═════ Data provided ═════

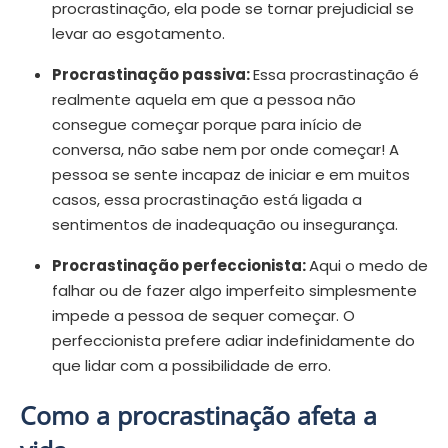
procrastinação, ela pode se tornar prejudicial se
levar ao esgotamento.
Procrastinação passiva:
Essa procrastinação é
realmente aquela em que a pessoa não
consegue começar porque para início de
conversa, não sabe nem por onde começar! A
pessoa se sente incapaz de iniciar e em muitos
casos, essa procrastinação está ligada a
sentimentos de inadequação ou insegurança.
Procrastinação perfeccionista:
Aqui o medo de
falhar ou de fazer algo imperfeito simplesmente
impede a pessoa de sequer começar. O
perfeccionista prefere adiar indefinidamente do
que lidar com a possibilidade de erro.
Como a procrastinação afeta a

═════
═════ Data provided ═════

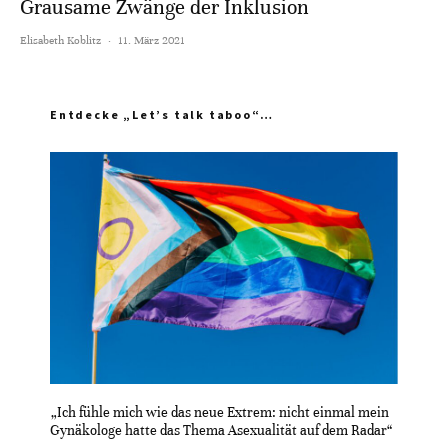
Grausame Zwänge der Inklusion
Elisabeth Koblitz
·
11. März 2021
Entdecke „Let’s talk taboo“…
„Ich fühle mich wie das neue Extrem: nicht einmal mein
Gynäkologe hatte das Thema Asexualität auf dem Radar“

═════
═════ Data provided ═════

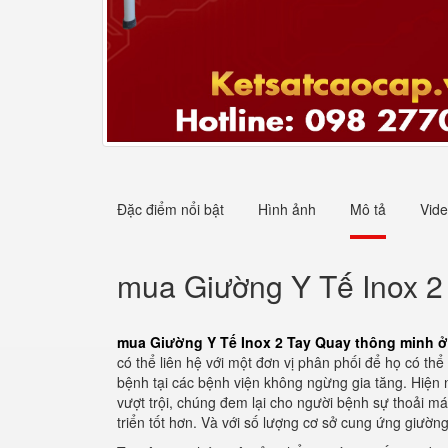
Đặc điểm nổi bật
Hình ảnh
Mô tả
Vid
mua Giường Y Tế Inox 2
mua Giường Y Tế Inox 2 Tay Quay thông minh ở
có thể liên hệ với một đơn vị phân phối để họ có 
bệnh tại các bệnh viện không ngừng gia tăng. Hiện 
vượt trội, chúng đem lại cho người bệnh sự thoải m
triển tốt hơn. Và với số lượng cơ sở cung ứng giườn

═════

### [Problem]
Copy the data above from the line that contains "Đặc điểm nổi bật" through the line that contains "triển tốt hơn.", including both of those lines.

### [Response to this task]
Đặc điểm nổi bật
Hình ảnh
Mô tả
Vid
mua Giường Y Tế Inox 2
mua Giường Y Tế Inox 2 Tay Quay thông minh ở
có thể liên hệ với một đơn vị phân phối để họ có 
bệnh tại các bệnh viện không ngừng gia tăng. Hiện 
vượt trội, chúng đem lại cho người bệnh sự thoải m
triển tốt hơn. Và với số lượng cơ sở cung ứng giườn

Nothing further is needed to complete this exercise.